[What is expected]: Please output exactly the lines of the material from the first through the line containing "205 13 86.62", and nothing more.
*** Data for processing ***
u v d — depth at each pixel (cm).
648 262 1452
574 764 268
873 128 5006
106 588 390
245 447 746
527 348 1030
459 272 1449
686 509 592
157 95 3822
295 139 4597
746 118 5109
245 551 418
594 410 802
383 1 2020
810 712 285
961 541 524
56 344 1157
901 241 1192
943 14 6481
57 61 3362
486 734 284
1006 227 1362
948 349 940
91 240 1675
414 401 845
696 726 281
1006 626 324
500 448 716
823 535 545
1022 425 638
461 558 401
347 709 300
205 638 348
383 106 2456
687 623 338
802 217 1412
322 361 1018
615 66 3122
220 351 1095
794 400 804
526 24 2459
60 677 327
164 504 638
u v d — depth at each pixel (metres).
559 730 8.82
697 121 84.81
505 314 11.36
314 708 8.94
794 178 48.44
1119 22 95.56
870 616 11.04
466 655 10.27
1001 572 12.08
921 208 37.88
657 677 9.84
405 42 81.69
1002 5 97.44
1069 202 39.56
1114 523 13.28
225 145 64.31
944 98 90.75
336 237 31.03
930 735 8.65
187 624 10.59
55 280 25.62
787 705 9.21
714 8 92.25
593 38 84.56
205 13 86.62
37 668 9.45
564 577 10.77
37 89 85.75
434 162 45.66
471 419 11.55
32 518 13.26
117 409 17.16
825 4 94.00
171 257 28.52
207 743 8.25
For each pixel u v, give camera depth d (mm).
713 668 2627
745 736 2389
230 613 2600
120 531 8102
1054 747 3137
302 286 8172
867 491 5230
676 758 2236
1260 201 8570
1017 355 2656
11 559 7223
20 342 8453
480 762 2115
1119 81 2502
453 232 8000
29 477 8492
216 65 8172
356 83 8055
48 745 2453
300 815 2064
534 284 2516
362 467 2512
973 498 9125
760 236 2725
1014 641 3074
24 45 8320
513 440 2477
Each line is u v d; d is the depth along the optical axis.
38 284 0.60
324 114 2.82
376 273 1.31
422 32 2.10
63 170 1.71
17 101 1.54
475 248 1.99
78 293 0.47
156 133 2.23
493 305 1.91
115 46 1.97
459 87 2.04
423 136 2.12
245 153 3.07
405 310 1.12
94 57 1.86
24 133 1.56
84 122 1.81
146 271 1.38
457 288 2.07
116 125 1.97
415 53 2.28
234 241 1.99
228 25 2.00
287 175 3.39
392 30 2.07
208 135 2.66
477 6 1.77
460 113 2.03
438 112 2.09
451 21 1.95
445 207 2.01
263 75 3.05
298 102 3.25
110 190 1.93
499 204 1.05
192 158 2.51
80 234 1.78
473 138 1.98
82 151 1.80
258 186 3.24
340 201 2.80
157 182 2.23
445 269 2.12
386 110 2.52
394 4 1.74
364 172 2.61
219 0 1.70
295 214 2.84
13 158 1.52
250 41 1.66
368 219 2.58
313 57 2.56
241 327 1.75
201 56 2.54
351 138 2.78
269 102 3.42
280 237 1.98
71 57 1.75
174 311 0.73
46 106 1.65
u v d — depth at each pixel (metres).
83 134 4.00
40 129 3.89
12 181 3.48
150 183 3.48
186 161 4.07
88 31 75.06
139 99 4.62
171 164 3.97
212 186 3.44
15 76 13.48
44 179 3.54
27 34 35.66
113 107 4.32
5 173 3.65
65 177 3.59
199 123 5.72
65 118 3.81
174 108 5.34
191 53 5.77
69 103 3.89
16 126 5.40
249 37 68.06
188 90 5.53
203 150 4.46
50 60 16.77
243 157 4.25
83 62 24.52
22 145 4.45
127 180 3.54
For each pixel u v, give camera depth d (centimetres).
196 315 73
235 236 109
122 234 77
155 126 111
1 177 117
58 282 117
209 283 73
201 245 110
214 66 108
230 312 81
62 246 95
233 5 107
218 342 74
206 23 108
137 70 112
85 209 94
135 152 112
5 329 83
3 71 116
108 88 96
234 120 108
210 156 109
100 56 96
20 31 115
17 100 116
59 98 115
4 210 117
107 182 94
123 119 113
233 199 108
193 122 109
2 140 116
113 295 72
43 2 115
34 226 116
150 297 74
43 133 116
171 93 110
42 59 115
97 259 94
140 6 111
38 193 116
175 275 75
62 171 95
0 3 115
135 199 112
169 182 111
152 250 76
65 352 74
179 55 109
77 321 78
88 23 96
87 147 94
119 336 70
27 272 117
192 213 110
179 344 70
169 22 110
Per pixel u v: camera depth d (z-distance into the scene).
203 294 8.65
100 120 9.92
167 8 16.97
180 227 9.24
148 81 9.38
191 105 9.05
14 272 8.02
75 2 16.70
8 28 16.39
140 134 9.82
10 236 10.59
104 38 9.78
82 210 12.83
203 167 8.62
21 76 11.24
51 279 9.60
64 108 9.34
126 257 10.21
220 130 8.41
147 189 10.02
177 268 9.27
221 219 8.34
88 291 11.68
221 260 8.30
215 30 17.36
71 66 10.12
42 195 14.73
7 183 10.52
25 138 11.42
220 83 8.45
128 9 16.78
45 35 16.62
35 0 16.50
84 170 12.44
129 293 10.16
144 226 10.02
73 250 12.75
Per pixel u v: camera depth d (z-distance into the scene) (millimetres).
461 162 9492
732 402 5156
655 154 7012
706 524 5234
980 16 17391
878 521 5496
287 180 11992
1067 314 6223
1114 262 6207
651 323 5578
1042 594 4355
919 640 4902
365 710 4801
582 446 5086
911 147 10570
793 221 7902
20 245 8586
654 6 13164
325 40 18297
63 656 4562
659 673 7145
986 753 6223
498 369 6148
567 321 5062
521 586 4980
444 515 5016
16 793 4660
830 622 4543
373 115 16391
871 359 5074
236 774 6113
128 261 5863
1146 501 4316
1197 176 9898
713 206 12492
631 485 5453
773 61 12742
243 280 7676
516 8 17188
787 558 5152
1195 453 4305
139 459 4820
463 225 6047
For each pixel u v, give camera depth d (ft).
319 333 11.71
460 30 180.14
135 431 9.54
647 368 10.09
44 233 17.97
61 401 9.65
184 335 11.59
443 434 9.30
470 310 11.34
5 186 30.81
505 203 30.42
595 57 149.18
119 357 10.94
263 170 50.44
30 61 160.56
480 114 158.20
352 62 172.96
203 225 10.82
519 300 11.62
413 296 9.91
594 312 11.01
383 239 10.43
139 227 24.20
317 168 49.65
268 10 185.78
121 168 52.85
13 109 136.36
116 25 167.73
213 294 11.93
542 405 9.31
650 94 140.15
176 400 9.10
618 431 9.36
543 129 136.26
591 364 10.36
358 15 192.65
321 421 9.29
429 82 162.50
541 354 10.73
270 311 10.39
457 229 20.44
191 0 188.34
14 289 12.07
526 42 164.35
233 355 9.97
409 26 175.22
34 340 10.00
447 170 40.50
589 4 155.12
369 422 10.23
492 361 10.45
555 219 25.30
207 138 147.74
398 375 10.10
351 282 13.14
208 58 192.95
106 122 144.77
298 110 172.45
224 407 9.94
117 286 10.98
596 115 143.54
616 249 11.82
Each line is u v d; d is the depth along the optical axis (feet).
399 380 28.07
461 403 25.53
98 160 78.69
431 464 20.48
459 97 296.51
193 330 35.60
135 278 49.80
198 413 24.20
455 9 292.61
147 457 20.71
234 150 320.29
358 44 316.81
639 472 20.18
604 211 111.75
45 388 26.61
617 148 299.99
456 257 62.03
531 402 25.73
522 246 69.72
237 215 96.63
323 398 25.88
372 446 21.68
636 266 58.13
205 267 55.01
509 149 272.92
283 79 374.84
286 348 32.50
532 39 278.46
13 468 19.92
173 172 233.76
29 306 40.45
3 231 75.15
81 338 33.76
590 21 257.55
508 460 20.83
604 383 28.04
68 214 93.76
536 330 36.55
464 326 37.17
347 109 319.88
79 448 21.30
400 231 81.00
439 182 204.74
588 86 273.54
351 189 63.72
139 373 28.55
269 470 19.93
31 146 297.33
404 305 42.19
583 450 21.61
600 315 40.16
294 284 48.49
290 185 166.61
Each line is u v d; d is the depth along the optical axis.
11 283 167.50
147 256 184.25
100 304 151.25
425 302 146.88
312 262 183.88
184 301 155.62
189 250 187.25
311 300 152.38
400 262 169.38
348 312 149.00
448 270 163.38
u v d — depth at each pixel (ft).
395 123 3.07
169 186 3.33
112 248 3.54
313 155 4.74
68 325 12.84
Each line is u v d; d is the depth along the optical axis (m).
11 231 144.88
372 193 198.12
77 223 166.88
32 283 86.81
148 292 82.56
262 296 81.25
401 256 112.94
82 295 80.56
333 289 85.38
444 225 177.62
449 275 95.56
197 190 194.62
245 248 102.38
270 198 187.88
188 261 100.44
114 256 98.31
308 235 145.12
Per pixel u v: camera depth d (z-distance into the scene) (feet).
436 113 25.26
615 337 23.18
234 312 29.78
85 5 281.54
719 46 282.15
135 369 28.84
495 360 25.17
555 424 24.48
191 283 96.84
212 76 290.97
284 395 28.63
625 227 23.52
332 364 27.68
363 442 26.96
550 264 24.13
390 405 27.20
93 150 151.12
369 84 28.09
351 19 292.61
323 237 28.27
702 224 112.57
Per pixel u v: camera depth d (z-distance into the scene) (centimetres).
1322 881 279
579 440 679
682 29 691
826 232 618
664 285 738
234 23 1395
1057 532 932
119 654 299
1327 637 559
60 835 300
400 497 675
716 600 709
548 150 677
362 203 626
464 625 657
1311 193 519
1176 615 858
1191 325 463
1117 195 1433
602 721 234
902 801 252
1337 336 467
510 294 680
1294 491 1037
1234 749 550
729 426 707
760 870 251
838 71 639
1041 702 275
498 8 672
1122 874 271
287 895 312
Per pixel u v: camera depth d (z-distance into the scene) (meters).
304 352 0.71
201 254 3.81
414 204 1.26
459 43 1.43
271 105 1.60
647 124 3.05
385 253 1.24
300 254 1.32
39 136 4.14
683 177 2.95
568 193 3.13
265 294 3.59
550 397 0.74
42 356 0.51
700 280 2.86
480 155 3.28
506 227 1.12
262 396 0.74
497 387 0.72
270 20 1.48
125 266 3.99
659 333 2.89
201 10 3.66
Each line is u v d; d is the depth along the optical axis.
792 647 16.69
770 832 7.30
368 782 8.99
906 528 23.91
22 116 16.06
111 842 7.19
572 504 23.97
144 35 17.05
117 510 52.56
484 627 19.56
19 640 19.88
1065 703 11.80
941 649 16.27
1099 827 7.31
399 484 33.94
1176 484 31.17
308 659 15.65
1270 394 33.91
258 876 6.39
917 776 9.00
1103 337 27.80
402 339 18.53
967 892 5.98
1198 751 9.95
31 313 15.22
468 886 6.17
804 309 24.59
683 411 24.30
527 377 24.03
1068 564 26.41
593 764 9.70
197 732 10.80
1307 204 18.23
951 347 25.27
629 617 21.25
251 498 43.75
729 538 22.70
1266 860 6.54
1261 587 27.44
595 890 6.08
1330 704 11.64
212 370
*** End of Data for processing ***
[Result of this task]:
u v d — depth at each pixel (cm).
648 262 1452
574 764 268
873 128 5006
106 588 390
245 447 746
527 348 1030
459 272 1449
686 509 592
157 95 3822
295 139 4597
746 118 5109
245 551 418
594 410 802
383 1 2020
810 712 285
961 541 524
56 344 1157
901 241 1192
943 14 6481
57 61 3362
486 734 284
1006 227 1362
948 349 940
91 240 1675
414 401 845
696 726 281
1006 626 324
500 448 716
823 535 545
1022 425 638
461 558 401
347 709 300
205 638 348
383 106 2456
687 623 338
802 217 1412
322 361 1018
615 66 3122
220 351 1095
794 400 804
526 24 2459
60 677 327
164 504 638
u v d — depth at each pixel (metres).
559 730 8.82
697 121 84.81
505 314 11.36
314 708 8.94
794 178 48.44
1119 22 95.56
870 616 11.04
466 655 10.27
1001 572 12.08
921 208 37.88
657 677 9.84
405 42 81.69
1002 5 97.44
1069 202 39.56
1114 523 13.28
225 145 64.31
944 98 90.75
336 237 31.03
930 735 8.65
187 624 10.59
55 280 25.62
787 705 9.21
714 8 92.25
593 38 84.56
205 13 86.62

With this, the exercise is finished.